Together with its twin in the House, sponsored by Kentucky Congressman Thomas Massie, the bills seek to amend the Controlled Substances Act, which has outright prohibited the domestic raising of industrial hemp since 1970.

Hemp is marijuana, but grown for its fiber. And not potent in THC, so its recreational and medicinal value is nil. It was raised in colonial days, and by several of the Founding Fathers. I learned about it in Third Grade History. You probably did, too.

I wasn’t told that, if carefully cultivated, the same plant served other uses. There’s scant evidence that Thomas Jefferson and George Washington — two enthusiastic if not completely successful hemp growers — exhibited any interest other than curiosity and acquisitiveness in their hemp growing.

The legalization move in Congress is about, pardon the expression, high time. Hemp is a great product, and the idea that, for the convenience of suppressing its cultivation as a psychoactive substance, not only a whole species but a whole industry would be suppressed is typical federal overreach.

Why the concentrated Kentucky interest? Well, it was the Bluegrass State where hemp was historically grown after the Civil War.

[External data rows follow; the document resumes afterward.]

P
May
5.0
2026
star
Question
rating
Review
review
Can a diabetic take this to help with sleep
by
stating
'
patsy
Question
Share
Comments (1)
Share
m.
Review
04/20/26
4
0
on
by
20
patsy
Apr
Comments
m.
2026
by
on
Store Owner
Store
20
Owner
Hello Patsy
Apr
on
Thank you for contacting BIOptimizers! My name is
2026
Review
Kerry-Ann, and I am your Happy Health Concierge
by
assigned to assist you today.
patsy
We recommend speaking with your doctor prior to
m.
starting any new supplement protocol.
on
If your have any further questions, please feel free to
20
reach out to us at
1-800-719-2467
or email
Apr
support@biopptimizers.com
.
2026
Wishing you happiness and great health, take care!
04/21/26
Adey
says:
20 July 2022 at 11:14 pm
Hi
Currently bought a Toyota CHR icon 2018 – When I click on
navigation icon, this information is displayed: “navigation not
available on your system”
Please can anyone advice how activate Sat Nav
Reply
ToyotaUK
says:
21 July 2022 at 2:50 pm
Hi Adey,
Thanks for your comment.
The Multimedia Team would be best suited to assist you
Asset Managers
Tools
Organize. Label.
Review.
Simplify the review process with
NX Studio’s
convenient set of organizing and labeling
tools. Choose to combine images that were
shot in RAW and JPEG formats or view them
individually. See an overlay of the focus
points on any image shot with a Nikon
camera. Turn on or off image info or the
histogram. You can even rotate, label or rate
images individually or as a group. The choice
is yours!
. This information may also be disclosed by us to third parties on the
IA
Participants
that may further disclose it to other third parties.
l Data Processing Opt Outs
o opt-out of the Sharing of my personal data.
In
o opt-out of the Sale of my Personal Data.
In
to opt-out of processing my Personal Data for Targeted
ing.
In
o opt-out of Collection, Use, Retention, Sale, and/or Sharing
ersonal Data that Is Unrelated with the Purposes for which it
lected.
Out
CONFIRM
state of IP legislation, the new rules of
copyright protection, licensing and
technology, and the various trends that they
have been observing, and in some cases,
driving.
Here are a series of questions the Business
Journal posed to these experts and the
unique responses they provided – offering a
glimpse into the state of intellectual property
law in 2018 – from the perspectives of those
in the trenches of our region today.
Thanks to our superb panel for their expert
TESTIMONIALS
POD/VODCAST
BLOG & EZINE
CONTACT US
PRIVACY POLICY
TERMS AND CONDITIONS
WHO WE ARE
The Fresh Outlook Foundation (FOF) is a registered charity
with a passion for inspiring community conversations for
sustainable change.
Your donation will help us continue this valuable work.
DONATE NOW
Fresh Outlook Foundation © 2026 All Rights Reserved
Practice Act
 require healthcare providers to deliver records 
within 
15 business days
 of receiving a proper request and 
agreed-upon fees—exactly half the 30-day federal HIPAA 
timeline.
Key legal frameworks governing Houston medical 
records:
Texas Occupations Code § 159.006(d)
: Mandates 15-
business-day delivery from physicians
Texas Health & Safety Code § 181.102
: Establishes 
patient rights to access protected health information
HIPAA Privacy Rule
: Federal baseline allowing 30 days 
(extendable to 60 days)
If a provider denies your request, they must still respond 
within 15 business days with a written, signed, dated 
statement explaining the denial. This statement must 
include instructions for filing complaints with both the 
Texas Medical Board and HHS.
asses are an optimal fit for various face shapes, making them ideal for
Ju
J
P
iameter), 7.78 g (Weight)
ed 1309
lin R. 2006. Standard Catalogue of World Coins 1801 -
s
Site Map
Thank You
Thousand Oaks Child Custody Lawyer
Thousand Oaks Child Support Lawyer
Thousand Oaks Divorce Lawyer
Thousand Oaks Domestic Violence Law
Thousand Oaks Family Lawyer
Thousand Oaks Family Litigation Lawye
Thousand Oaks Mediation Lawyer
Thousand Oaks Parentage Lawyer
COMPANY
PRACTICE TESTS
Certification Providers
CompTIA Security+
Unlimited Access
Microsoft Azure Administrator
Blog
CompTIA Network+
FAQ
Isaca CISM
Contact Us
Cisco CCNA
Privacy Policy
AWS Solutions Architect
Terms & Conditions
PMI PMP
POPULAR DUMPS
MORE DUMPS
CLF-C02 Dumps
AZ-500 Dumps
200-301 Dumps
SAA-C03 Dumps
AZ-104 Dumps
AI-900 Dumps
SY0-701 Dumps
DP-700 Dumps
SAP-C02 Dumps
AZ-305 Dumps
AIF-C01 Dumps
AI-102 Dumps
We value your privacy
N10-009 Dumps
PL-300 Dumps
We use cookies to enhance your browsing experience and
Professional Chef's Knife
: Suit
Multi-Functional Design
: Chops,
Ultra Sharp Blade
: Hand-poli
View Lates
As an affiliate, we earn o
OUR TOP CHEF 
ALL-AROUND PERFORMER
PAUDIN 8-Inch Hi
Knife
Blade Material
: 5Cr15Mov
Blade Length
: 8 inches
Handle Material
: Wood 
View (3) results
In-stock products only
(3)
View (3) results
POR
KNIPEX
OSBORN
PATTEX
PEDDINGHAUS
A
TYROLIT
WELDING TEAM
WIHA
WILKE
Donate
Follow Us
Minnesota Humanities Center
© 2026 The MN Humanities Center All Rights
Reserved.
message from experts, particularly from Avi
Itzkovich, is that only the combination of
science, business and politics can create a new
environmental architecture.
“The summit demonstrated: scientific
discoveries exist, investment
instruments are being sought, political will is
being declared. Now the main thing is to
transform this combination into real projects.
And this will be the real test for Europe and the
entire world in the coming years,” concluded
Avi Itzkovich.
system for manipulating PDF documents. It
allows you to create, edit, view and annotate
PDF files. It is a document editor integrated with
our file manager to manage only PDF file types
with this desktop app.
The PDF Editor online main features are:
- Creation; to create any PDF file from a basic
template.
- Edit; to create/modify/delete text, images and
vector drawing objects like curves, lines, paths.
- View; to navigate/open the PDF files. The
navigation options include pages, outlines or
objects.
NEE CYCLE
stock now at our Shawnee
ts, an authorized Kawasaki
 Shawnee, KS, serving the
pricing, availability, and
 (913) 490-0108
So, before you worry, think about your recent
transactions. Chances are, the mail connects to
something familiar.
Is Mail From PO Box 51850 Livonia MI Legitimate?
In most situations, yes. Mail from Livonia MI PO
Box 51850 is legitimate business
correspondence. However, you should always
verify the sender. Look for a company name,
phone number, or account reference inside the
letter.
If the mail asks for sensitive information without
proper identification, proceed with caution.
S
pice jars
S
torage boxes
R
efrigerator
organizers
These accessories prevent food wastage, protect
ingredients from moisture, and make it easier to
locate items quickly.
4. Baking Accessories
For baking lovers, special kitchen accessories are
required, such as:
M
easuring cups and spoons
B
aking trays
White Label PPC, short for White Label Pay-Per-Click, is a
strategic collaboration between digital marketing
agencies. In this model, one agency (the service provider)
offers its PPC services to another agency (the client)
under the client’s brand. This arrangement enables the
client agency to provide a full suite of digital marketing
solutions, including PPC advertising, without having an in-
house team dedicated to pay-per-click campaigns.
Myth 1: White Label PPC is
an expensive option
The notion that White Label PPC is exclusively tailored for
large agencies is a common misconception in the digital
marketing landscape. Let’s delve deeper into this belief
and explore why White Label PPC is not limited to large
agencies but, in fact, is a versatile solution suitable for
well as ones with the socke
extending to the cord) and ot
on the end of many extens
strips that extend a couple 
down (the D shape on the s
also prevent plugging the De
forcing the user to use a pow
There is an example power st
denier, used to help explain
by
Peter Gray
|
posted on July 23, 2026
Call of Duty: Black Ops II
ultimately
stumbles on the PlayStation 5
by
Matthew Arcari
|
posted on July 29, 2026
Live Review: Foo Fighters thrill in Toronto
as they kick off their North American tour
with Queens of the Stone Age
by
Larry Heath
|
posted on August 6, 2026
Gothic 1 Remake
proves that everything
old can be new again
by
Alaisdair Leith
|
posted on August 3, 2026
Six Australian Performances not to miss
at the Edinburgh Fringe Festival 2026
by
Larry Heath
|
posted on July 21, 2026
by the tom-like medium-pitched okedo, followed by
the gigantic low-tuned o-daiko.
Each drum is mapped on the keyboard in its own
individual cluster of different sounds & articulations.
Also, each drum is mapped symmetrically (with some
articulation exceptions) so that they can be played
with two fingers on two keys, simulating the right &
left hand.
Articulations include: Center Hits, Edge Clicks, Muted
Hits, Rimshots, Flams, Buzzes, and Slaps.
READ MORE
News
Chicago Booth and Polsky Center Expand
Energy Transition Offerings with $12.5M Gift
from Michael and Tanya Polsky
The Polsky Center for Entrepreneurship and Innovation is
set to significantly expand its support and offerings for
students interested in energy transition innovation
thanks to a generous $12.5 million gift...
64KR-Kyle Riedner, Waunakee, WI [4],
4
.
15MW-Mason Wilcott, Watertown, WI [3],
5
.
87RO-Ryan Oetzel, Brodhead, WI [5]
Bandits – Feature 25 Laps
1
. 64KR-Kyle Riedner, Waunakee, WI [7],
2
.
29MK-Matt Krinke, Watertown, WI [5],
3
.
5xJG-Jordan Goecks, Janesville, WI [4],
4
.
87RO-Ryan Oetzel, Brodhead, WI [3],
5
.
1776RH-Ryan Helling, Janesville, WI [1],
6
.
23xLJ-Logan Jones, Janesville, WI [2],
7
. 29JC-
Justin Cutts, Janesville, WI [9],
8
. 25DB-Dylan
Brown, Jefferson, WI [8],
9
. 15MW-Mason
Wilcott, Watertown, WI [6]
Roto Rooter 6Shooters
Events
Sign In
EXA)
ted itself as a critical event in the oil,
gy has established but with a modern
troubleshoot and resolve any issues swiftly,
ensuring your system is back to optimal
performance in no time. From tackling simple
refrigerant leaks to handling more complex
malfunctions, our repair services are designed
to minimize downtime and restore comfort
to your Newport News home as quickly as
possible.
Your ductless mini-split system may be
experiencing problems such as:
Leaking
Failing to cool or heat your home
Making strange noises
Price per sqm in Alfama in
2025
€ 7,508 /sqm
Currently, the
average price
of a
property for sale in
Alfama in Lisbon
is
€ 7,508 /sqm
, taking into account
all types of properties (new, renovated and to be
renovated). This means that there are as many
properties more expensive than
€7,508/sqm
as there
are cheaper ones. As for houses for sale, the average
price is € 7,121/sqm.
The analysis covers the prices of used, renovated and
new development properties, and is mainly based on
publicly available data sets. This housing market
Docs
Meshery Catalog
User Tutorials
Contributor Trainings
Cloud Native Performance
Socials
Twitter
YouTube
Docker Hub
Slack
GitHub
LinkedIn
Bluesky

The Oregon angle? You’d have to ask Senators Wyden and Merkley. But I’ve known a number of Oregonian cannabis activists who’ve talked as much about the virtues of industrial hemp as the delights of their “grass.” Perhaps the idea is blowing in Oregon winds.

This is Common Sense. I’m Paul Jacob.

5 replies on “Kentucky Grass”

Uncle Sam has no Constitutional authority to ban -any- crop.

And, BTW, Paul, the correct term is “War Between The States”.

Jeff

About time. For most things cotton is used for, hemp is a better option. Plus it has many more uses than cotton, and doesn’t ruin the farmland it grows on.

Hemp was also grown during WWII for rope for our ships.
Time for the feds to get their noses out of our business.